Closed pschupp closed 1 year ago

pschupp commented 1 year ago

When using Sanity as a batch correction method, do the batches have to be independent of biological condition? Specifically, what happens when one batch has a different average expression of a gene relative to another batch? This could happen if the batches are not from the same sample. Because the means are different does that mean that LTQs between the batches are incomparable? Should one check that the mean expression values are highly correlated before doing this batch correction via Sanity?

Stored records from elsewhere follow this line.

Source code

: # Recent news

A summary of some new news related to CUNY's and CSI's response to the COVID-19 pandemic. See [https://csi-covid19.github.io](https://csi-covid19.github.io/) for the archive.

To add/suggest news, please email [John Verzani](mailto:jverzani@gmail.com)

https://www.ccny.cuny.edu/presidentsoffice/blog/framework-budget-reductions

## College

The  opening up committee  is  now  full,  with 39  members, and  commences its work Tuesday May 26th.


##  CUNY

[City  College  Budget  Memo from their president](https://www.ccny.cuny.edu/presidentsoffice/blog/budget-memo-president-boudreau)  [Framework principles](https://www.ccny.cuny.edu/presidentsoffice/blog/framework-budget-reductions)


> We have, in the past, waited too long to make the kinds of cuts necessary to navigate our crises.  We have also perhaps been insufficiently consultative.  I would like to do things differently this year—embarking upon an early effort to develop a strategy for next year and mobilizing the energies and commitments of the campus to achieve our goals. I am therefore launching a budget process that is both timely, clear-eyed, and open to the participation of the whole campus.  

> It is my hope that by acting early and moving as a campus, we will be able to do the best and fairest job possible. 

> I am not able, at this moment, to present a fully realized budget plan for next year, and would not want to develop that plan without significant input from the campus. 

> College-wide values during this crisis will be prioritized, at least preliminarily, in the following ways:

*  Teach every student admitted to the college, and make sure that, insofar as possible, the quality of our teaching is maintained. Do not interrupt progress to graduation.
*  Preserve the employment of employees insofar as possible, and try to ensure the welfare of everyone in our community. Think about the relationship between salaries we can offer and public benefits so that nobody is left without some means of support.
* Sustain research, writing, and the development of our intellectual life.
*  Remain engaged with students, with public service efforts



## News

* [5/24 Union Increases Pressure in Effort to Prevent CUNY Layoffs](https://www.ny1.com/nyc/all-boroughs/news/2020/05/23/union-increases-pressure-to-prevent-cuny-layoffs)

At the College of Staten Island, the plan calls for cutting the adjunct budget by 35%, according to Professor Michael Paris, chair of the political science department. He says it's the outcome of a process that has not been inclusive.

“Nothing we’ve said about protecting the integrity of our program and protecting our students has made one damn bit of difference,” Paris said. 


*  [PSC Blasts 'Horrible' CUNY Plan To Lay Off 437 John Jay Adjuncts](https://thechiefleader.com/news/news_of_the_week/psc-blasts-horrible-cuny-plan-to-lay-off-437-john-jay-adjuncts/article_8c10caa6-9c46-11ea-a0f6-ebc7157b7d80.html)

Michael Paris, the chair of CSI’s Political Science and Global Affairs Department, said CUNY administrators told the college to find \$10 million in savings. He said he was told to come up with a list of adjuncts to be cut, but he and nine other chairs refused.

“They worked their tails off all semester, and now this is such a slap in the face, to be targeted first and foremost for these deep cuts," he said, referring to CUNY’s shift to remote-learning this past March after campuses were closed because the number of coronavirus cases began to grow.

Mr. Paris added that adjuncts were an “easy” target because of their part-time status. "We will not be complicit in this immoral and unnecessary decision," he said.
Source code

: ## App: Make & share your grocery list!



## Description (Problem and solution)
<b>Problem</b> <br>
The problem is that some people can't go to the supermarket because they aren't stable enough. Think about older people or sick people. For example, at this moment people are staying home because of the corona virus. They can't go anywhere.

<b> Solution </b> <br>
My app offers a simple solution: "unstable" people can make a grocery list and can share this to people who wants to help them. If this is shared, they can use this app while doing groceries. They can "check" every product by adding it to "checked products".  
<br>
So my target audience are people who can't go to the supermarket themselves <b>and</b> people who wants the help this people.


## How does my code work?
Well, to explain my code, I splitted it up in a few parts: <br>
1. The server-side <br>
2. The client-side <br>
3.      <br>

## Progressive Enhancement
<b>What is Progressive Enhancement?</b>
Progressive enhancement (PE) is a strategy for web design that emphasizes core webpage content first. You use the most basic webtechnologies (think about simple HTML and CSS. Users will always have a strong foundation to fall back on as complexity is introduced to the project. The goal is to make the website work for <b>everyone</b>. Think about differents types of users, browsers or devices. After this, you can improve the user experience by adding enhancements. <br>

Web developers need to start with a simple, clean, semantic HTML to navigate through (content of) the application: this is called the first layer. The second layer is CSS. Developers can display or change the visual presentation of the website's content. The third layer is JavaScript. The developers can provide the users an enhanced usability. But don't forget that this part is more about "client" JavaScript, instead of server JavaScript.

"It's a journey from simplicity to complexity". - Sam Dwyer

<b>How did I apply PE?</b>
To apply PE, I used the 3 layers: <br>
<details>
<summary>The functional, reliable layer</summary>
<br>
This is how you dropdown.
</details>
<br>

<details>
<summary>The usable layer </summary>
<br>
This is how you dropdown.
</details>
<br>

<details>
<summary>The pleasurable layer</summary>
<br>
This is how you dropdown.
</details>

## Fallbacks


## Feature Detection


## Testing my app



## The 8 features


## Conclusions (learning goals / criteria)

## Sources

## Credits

jmbreda commented 1 year ago

We feel most comfortable with using batch correction with Sanity in conditions where you expect that the true distributions of expression levels are roughly the same in each of the batches, i.e. where the cells in each batch correspond to the same biological condition. For low expressed genes even the means might be ‘noisy’ so it would not be too surprising if you find weak correlations for those, but if the mean expression levels of high expressed genes are also very different in different batches, then that would indicate that these different batches do not correspond to the same biological condition.

If the different batches correspond to different biological conditions, and you have no reason to expect systematic technical differences across the batches, then we would probably just analyze the cells from all batches together.

However, if you know that different batches are not only biologically different but also technically different, and you still want to analyze them together, then we would advice to simply run Sanity separately on each batch, take the output tables of LTQs and their error bars, and then concatenate them together into a larger table.

You might need to take some care with the fact that different genes might be missing from the outputs of different batches (because they had strictly zero UMI). Then we would either consider either the subset of genes at the intersection of the different batches, or take the union of genes of both batches taking the average LTQs and error bars of the 0 UMIs on the batch where it is expressed.